Il s'ensuit comme justement calculé un manque à gagner de 449 129 oeufs, soit en prenant comme base un poids de 0,06561 grammes par oeuf et un prix au kilo de 1,2582 euros, un préjudice de 37 075,82 euros.
La cour estime en conséquence justifiée la demande de dommages et intérêts formulée à ce titre à hauteur de ce montant ; par infirmation du jugement sur ce point, la société Cooperl est condamnée au paiement de cette somme.
La compensation des créances réciproques est ordonnée.
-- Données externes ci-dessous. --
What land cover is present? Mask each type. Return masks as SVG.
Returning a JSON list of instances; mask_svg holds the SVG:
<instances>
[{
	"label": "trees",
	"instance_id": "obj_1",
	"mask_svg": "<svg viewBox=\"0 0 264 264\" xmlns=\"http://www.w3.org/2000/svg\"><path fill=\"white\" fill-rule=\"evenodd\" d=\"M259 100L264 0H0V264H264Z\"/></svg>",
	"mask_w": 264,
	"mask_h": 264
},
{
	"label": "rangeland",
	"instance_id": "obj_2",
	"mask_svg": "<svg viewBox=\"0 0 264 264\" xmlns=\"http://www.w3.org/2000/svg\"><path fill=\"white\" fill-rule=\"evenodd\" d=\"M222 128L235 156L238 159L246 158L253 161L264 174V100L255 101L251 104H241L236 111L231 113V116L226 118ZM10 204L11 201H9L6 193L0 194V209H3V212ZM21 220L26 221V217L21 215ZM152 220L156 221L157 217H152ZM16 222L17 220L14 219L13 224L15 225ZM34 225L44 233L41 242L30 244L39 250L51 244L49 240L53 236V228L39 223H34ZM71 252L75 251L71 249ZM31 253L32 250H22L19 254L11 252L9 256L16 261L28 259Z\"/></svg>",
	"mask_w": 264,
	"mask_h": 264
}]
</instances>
Le présent arrêt, infirmatif sur ce point, constitue le titre ouvrant droit à la restitution des sommes versées en exécution du jugement et les sommes devant être restituées portent intérêt au taux légal à compter de la signification, valant mise en demeure, de la décision ouvrant droit à restitution. Il s'ensuit qu'il n'y a pas lieu de statuer sur la demande en restitution des sommes trop versées au titre de l'exécution provisoire formée par la SCEA Grand Lieu Plein Air.
- sur les autres demandes
La cour confirme les dispositions du jugement relatives aux frais irrépétibles et aux dépens, dit n'y avoir lieu à application de l'article 700 du code de procédure civile en cause d'appel, fait masse des dépens d'appel qui seront partagés entre les parties.
PAR CES MOTIFS
La cour, statuant publiquement, contradictoirement et par mise à disposition au greffe :
Confirme le jugement déféré sauf en ce qu'il déboute la SCEA Grand Lieu Plein Air de sa demande de dommages et intérêts ;
Statuant à nouveau sur le chef de jugement infirmé,
Condamne la société Cooperl Arc Atlantique à payer à la SCEA Grand Lieu Plein Air la somme de 37 075,82 euros à titre de dommages et intérêts en raison de la non conformité du lot ;
Y ajoutant,
Ordonne la compensation des créances réciproques ;
Dit n'y avoir lieu à statuer sur la demande de restitution des sommes trop versées en vertu de l'exécution provisoire attachée au jugement déféré à la cour ;
Déboute les parties de leurs demandes présentées sur le fondement de l'article 700 du code de procédure civile ;
Fait masse des dépens d'appel et dit qu'ils seront partagés entre les parties.